Cumhurbaşkanı Recep Tayyip Erdoğan'ın, aile kurumunu da güçlendirerek geleceğe güvenle bakılmasını sağlayacak ilave değişiklikler yapılması yönündeki teklifini hatırlatan Bozdağ, "Yeni bir teklif ortaya çıktı. Buna dair şu anda biz de bir değerlendirme yapıyoruz. Kapsamı netleşmeden 'bu şudur' veya 'değildir' demeyeceğiz. Ama biz çalışırken bunu da çalışıyoruz" yorumunu yaptı.

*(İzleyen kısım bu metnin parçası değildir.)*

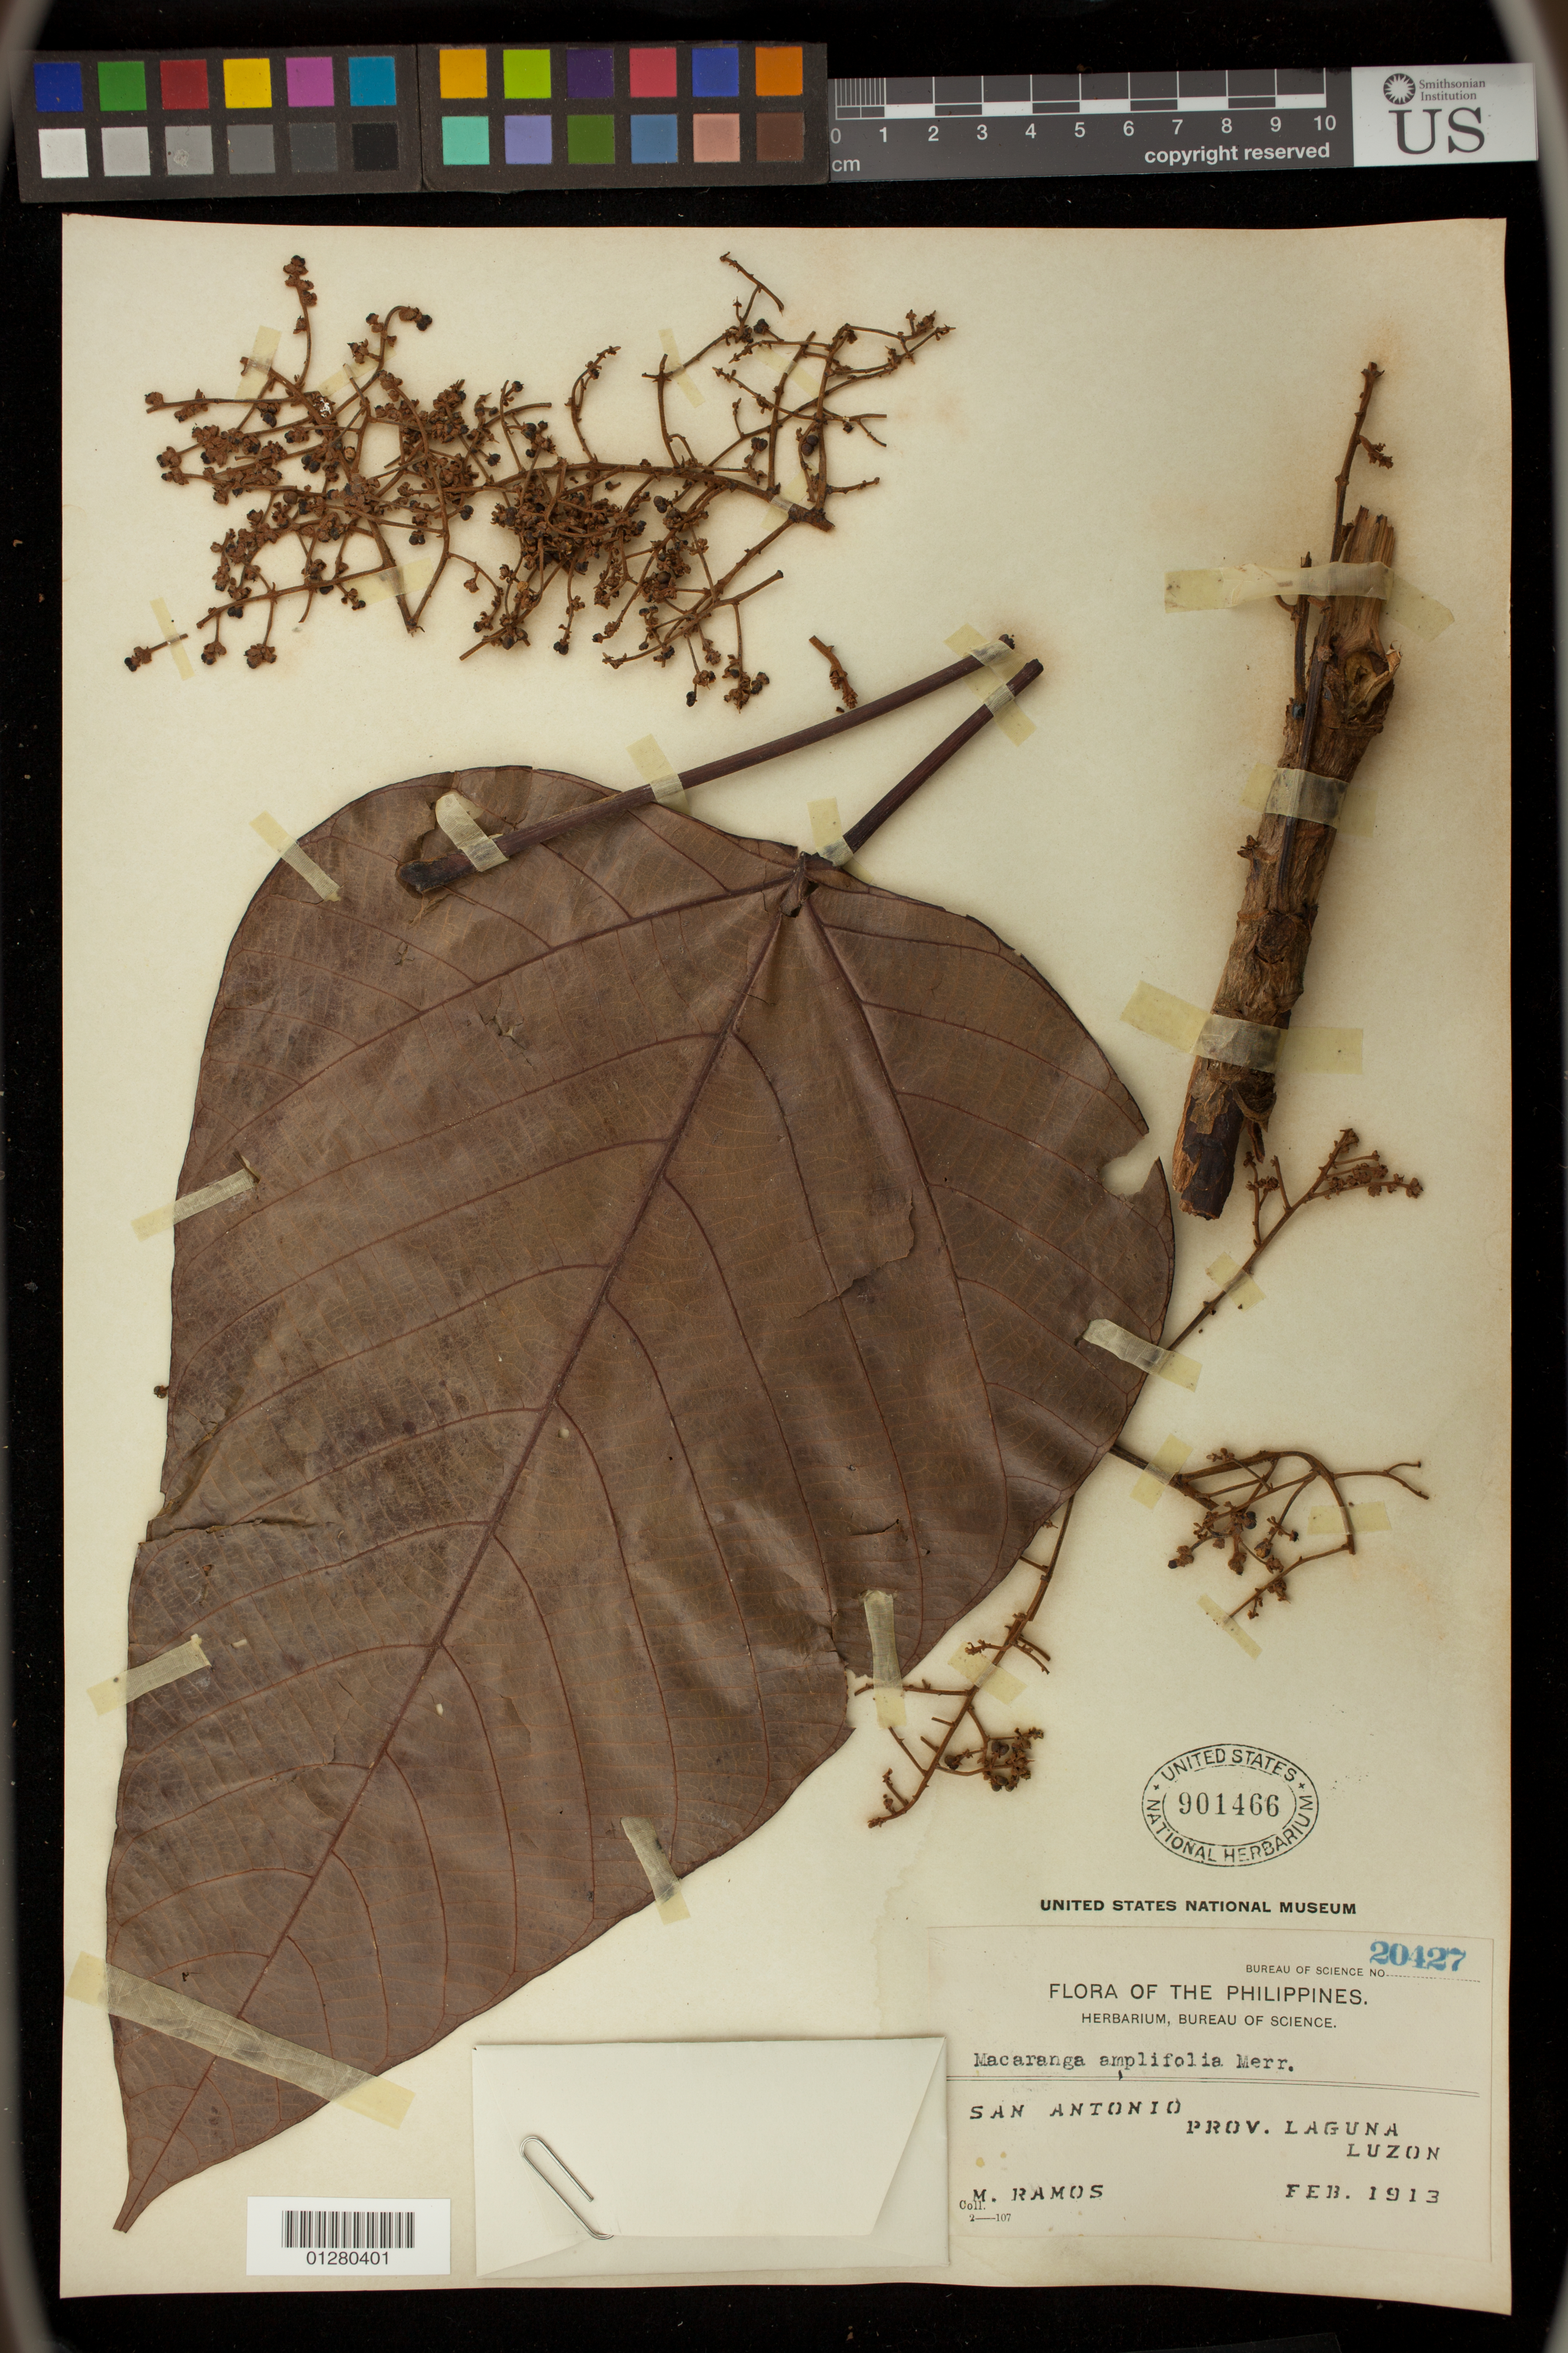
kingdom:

MHP'nin de çalışmalara katılıp katılmayacağı yönündeki soruya Bozdağ, "Biz zaten MHP ile 2008'de bu ortaklığı kurduk. O dönem MHP ile teklifi de müşterek verdik, oylamalarda müdafaayı da müşterek yaptık. Bizim, MHP ile sadece Cumhur İttifakı kurulduğu dönem değil, ondan önce de kader birliğimiz, ittifak birliğimiz var. Dolayısıyla böylesi önemli bir konuda elbette Cumhur İttifakı olarak hareket edilecektir. MHP ile de Sayın Cumhurbaşkanı'mız takdir eder, kendi ya da uygun göreceği arkadaşlarımız, bu teklifi kamuoyuyla paylaşmadan elbette istişare edeceklerdir" bilgisini verdi.